Consider a sequence of data samples generated from $n$ independent random vectors $(X_1, Y_1), (X_2,Y_2), (X_3,Y_3) ...$
$$D = (x_1,y_1), (x_2,y_2), (x_3,y_3) ...$$
Where $(X_i, Y_i)$ - is a random vector and $X_i$, $Y_i$ are either scaler or vector valued random vectors and $(x_i,y_i)$ are the data samples from these.
The likelihood function can be defined as the following:
$$ L(D;\theta) = \prod_{i=1}^n p_i(x_i, y_i;\theta) \tag{1} $$
$p_i$ - the probability distribution function of the $i$'th random vector.
We can take a product of the probabilities since these random vectors are independent.

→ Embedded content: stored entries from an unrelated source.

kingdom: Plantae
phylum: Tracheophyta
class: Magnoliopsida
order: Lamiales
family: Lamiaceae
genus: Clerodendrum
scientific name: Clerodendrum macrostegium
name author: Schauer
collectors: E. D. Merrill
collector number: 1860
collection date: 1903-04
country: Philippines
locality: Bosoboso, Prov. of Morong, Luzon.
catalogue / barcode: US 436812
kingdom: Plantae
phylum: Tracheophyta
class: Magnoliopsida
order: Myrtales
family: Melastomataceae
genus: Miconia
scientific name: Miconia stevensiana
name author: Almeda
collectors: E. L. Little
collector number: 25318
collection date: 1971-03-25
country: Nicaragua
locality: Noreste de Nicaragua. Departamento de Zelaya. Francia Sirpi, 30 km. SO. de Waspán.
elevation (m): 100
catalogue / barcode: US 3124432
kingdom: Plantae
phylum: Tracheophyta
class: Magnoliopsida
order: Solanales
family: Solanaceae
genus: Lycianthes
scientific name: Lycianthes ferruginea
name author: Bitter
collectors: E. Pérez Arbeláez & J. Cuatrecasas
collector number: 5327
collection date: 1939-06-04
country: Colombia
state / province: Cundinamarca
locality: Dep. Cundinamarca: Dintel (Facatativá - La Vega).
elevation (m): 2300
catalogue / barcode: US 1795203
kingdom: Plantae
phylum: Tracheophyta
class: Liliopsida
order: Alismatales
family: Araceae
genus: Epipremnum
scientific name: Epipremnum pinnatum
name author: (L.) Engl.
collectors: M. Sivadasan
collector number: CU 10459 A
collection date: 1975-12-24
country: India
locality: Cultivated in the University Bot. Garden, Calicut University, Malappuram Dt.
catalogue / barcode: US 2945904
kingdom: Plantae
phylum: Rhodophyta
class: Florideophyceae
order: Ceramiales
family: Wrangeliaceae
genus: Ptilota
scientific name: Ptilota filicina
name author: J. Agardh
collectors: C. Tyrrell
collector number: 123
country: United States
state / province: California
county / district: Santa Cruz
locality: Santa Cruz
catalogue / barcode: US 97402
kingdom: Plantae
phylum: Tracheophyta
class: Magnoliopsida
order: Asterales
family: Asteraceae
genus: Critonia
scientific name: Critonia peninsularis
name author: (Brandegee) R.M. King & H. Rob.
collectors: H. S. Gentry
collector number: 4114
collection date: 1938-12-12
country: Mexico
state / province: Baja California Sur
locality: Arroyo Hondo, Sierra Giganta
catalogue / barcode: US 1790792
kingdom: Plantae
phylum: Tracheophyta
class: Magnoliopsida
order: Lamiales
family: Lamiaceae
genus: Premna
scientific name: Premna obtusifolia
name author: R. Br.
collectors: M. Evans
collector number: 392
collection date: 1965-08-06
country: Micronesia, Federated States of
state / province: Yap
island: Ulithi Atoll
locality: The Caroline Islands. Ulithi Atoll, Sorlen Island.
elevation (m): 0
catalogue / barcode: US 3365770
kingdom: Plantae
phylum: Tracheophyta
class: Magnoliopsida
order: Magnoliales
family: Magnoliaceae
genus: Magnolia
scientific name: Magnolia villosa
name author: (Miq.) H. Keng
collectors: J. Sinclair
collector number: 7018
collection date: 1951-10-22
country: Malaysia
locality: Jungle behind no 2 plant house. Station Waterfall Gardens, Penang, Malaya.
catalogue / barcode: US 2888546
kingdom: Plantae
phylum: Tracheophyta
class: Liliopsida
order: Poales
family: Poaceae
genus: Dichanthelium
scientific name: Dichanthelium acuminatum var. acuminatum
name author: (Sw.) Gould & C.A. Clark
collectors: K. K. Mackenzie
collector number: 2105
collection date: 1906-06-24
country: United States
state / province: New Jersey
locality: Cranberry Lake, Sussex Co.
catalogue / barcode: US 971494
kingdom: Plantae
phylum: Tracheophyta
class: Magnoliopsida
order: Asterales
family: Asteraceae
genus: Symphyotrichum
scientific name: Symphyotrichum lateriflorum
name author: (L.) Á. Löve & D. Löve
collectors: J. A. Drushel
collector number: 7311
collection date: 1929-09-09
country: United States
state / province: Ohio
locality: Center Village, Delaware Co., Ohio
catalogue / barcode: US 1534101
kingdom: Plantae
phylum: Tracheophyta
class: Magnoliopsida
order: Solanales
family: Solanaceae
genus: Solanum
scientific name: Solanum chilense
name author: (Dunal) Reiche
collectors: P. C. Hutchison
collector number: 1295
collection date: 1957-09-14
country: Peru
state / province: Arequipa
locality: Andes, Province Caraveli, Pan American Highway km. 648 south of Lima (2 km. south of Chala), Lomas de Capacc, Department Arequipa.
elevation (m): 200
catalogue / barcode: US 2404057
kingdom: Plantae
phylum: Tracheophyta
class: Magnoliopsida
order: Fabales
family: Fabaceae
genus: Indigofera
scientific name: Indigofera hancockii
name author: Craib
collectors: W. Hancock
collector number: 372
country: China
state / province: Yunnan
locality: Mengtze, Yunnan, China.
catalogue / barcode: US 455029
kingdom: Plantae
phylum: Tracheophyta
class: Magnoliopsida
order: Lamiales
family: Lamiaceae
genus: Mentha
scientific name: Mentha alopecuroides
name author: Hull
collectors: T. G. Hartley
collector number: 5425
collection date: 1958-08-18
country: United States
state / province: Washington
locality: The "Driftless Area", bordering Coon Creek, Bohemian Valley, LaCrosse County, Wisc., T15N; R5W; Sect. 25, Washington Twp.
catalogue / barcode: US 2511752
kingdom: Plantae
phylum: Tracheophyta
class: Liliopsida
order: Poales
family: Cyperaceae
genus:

$(1)$ can also be formulated as:
$$ L(D;\theta) = \prod_{i=1}^n p_i(y_i | x_i;\theta) p_i(x_i;\theta) \tag{2} $$
Conditional probability can always be formulated by definition as:
$$ P(y_1, y_2, ... y_n | x_1, x_2, ... x_n) = \frac{P(x_1, x_2 ... x_n, y_1, y_2 ... y_n)}{P(x_1, x_2 ... x_n)} \tag{3} $$
$$ P(y_1, y_2, ... y_n | x_1, x_2, ... x_n) = \frac{\prod_{i=1}^n p_i(x_i, y_i)}{\prod_{i=1}^n p_i(x_i)} \tag{4} $$
$$ P(y_1, y_2, ... y_n | x_1, x_2, ... x_n) = \prod_{i=1}^n p_i(y_i | x_i) \tag{5} $$
Equation $(3)$ to $(4)$ due to the independence of the data generating process.
Based on the above:
Can one say that if the random vectors are independent, i.e. $$(X_i,Y_i) \mathrel{\unicode{x2AEB}} (X_j,Y_j), \forall j \neq i $$
then below conditional random variables are also independent? $$(Y_i | X_i) \mathrel{\unicode{x2AEB}} (Y_j | X_j), \forall j \neq i $$
NB I only make assumption of independence, the sequence of random vectors could have different distributions.